Cypress as a tool to TDD our backend

Some of our business logic still remains in our Rails app, making it act as a backend-for-frontend for our React app. For example, when a user searches on our site, the React component makes a GET request to our Rails code, which in turn queries our API. We realized that Cypress is a great tool to test the contract between the frontend and backend, letting us assert that the response-format remains the same, and that given certain flags we can get a limited or extended response depending on our needs. And these tests are super fast! For me who had never worked with RoR before, this let me TDD our Rails API routes and feel confident that they work as intended.

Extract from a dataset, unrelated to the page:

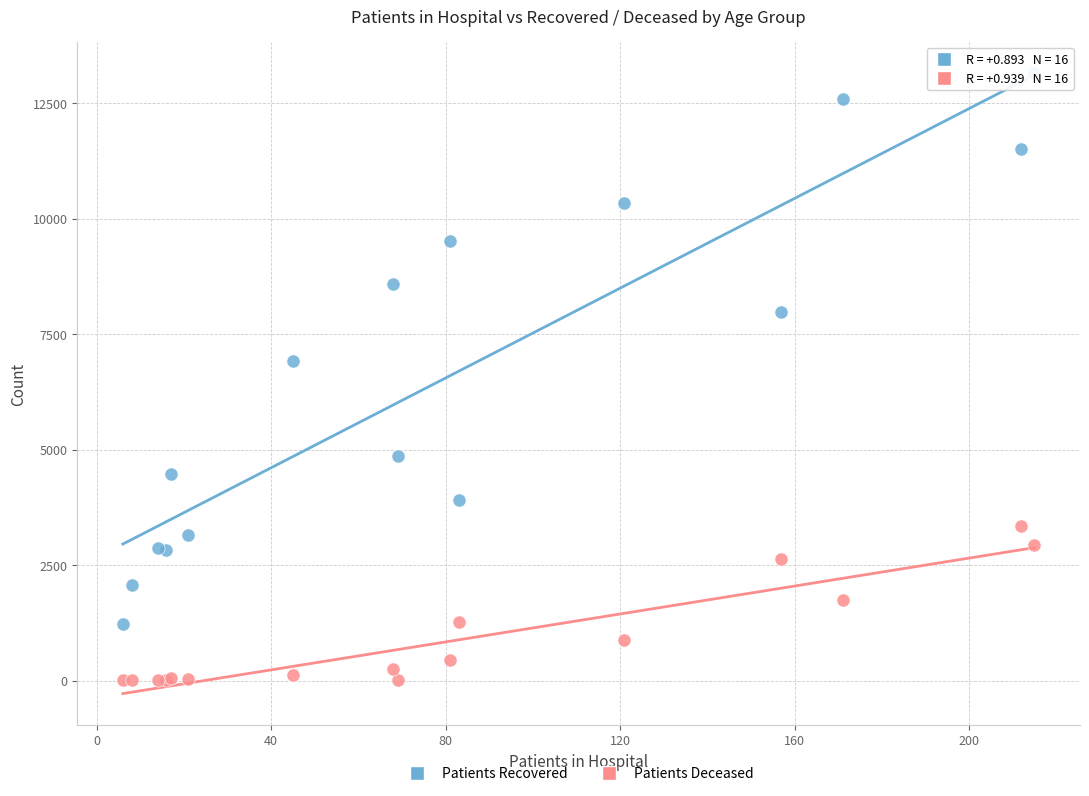

In the Patients Recovered series, what Y value is closest to 7189?

6919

it('should get correct data fields for a search query', () => {
  cy.request('/api/bff/v1/search?query=pino').then(({ body }) => {

    const { count, filters, nextPageInfo, results } = body


    expect(count).to.have.all.keys('programs', 'series')

    expect(nextPageInfo).to.have.all.keys('start', 'rows')

Querying our API to make sure the JSON response has all the required data and that we actually get results.


With about 80-90% of our app rewritten in React today, the team and I feel that we’ve taken the right approach when converting component by component. By not introducing new features behind a beta-site (while maintaining the old site and fixing any new-found bugs), we’ve been able to continuously improve the site and release multiple times a day. The downside of our approach is when you wrap a few components into a larger container, you must adjust props, types and tests accordingly, which isn’t hard but just takes a little time.

A piece of advice is to have reuse in mind early on, since it makes scaling much easier. Whereas it took us weeks to convert a page into React in the beginning, nowadays we can just scaffold and reuse existing components and within days or even hours have a full page in React.

We’ve also mob-programmed most of the larger features, making sure everyone has some knowledge of how everything works, limiting the reliance on a single person. Pro tip: use our free and open-source mob programming tool UR Mobster to keep track of whose turn it is when mobbing.

Thanks to cypress-axe, our startpage now scores 100% on Google Lighthouse’s accessibility tests, a score we hope to maintain by automatically failing our CI builds if we start introducing violations.

Even though Cypress increases our build times, it saves us a ton of time from doing all that work manually. Lastly, Cypress has been a huge help for us in making sure that features, user flows and API contracts work as expected. For me especially, who had never even seen any Ruby on Rails code before this assignment, Cypress makes me feel confident that things don’t break, but rather work as intended.